Cut two petal shapes out of paper, one longer than the other by about a 1/2″. Cut 5 of the larger petals out of fabric and 7 of the smaller petals out of fabric.

Sew a gathering stitch along the bottom of the large petals, about 1/4″ from the straight end.

Sew the last petal to the first and pull up the gathering stitch. Knot the thread.

Repeat with the seven smaller petals.

Layer the smaller flower on top of the larger and glue together.

Glue a small felt circle to the back of the fabric flower and glue one of your small cream rolled flowers in the center.
You can also rough up the edges of the flower a bit to give it more of a frayed look.

To make a ruffle flower, cut 12 circles out of white satin. The bigger the circles, the bigger your flower will be.
Fold the circles in half, then in half again. Glue the point to a felt circle.

Cover the rest of the circle with one row of folded circles, then add another two or three rows, depending on how full you want your flower.

Add a button to the center and fluff up the circles.

Cut 5 small circles out of fabric.
To make tiny flowers – use the top of a large spool of thread. If you want to make larger ones, just increase the size of your circle.
Sew around the edge with little gathering stitches. (kind of like if you were making a yo-yo)

Pull up the stitches just a bit to start to form a ball. Add a wee tiny bit of stuffing inside.

Pull the stitches tight and then sew along the bottom edge to hold everything in place.

Repeat for the other four circles, then sew them together in a flower shape.

With some ribbon, create a little rolled flower center and glue that in the center of your puffy flower.

You can also create little flowers with ribbons. These will work best for small flowers.
ut small strips of ribbon and fold them in half. Sew gathering stitches along the ends.
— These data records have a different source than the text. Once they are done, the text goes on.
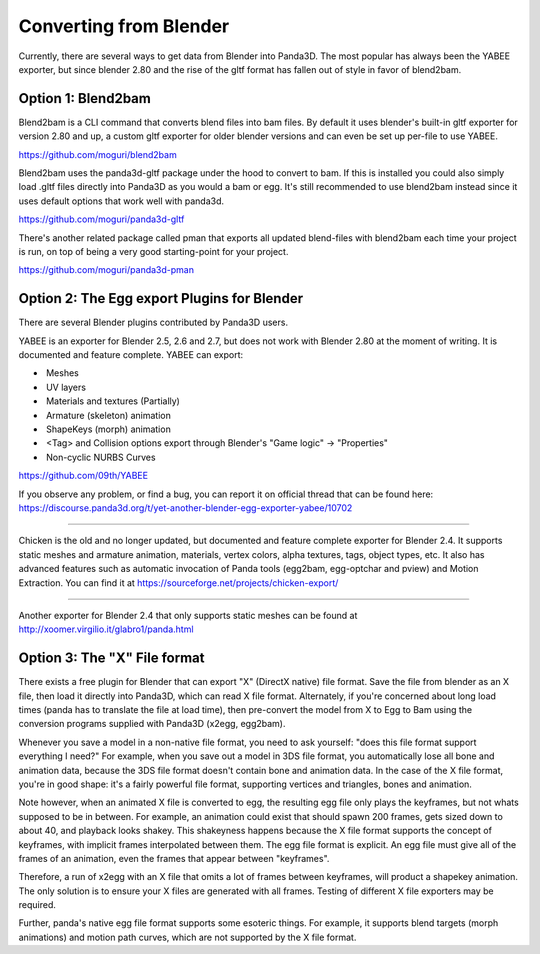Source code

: .. _converting-from-blender:

Converting from Blender
=======================

Currently, there are several ways to get data from Blender into Panda3D. The
most popular has always been the YABEE exporter, but since blender 2.80 and 
the rise of the gltf format has fallen out of style in favor of blend2bam.

Option 1: Blend2bam
-------------------
Blend2bam is a CLI command that converts blend files into bam files. By default
it uses blender's built-in gltf exporter for version 2.80 and up, a custom gltf 
exporter for older blender versions and can even be set up per-file to use YABEE.

https://github.com/moguri/blend2bam

Blend2bam uses the panda3d-gltf package under the hood to convert to bam. If
this is installed you could also simply load .gltf files directly into Panda3D
as you would a bam or egg. It's still recommended to use blend2bam instead since 
it uses default options that work well with panda3d. 

https://github.com/moguri/panda3d-gltf

There's another related package called pman that exports all updated blend-files
with blend2bam each time your project is run, on top of being a very good
starting-point for your project.

https://github.com/moguri/panda3d-pman


Option 2: The Egg export Plugins for Blender
--------------------------------------------

There are several Blender plugins contributed by Panda3D users.

YABEE is an exporter for Blender 2.5, 2.6 and 2.7, but does not work with
Blender 2.80 at the moment of writing. It is documented and feature complete.
YABEE can export:

-  Meshes
-  UV layers
-  Materials and textures (Partially)
-  Armature (skeleton) animation
-  ShapeKeys (morph) animation
-  <Tag> and Collision options export through Blender's "Game logic" -> "Properties"
-  Non-cyclic NURBS Curves

https://github.com/09th/YABEE

If you observe any problem, or find a bug, you can report it on official
thread that can be found here:
https://discourse.panda3d.org/t/yet-another-blender-egg-exporter-yabee/10702

----

Chicken is the old and no longer updated, but documented and feature complete
exporter for Blender 2.4. It supports static meshes and armature animation,
materials, vertex colors, alpha textures, tags, object types, etc. It also has
advanced features such as automatic invocation of Panda tools (egg2bam,
egg-optchar and pview) and Motion Extraction. You can find it at
https://sourceforge.net/projects/chicken-export/

--------------

Another exporter for Blender 2.4 that only supports static meshes can be found
at http://xoomer.virgilio.it/glabro1/panda.html

Option 3: The "X" File format
-----------------------------

There exists a free plugin for Blender that can export "X" (DirectX native)
file format. Save the file from blender as an X file, then load it directly
into Panda3D, which can read X file format. Alternately, if you're concerned
about long load times (panda has to translate the file at load time), then
pre-convert the model from X to Egg to Bam using the conversion programs
supplied with Panda3D (x2egg, egg2bam).

Whenever you save a model in a non-native file format, you need to ask
yourself: "does this file format support everything I need?" For example, when
you save out a model in 3DS file format, you automatically lose all bone and
animation data, because the 3DS file format doesn't contain bone and animation
data. In the case of the X file format, you're in good shape: it's a fairly
powerful file format, supporting vertices and triangles, bones and animation.

Note however, when an animated X file is converted to egg, the resulting egg
file only plays the keyframes, but not whats supposed to be in between. For
example, an animation could exist that should spawn 200 frames, gets sized
down to about 40, and playback looks shakey. This shakeyness happens because
the X file format supports the concept of keyframes, with implicit frames
interpolated between them. The egg file format is explicit. An egg file must
give all of the frames of an animation, even the frames that appear between
"keyframes".

Therefore, a run of x2egg with an X file that omits a lot of frames between
keyframes, will product a shapekey animation. The only solution is to ensure
your X files are generated with all frames. Testing of different X file
exporters may be required.

Further, panda's native egg file format supports some esoteric things. For
example, it supports blend targets (morph animations) and motion path curves,
which are not supported by the X file format.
Pull up your threads until the ribbon is all gathered, then sew the last ribbon to the first one.

Add rolled ribbon flowers to the centers to finish them off. You could add buttons or little beads too!


























Very cute ideas. Thanks for the tutorial. :)
that was really fun and inspiring! love your colors
This is a great addition to your site! Any chance you could add some kanzashi flower tutes?
I love this tutorial, you are so talented. Thank you for sharing. I’m sorry I don’t blog or have a web sight, but I love to follow blogs and you are my favorite.
This is a wonderful tutorial. I really like how you included so many different types of flowers. I am pinning it to my flower-making pinboard. I love your blog.
Greetings, I don’t know which flower to chose. They’re all lovely. Great tutorial. Thanks for sharing.
Thank you for the tutorials! I’m going to try the ribbon flower.
This is a lovely set of tutorials. Thanks you so much for sharing and also to Pinterest, without whom I wouldn’t have stumbled across you. :-)
Another great tutorial ….. since discovering Flamingo Toes,I’m back to sewing again and it sure keeps me off games. Love it, keep it up..
Annie.
I LOVE this! I’ve always wanted to know how to make various fabric flowers and know I have all the info! Thank you so much for doing this tutorial post! I found it while admiring how to make your Valentine wreath on 540 Main’s blog. I am going to be up to my eyeballs in fabric flowers now – weeeeeeeee! Hugs, Leena
Thank you for the tutorial it inspries me to try making some. Luv your blog.
Great tutorial – everything in one place. Awesome!
its beautiful,my embriodrey calss will love todo it.thanku.
Very nice tutorial I love the white flower and the the others how to put them together .Beautiful!
I have been looking for this for a long time. Thank you for posting this and I am going to make soon . It looks like it would lot of fun and so pretty too !!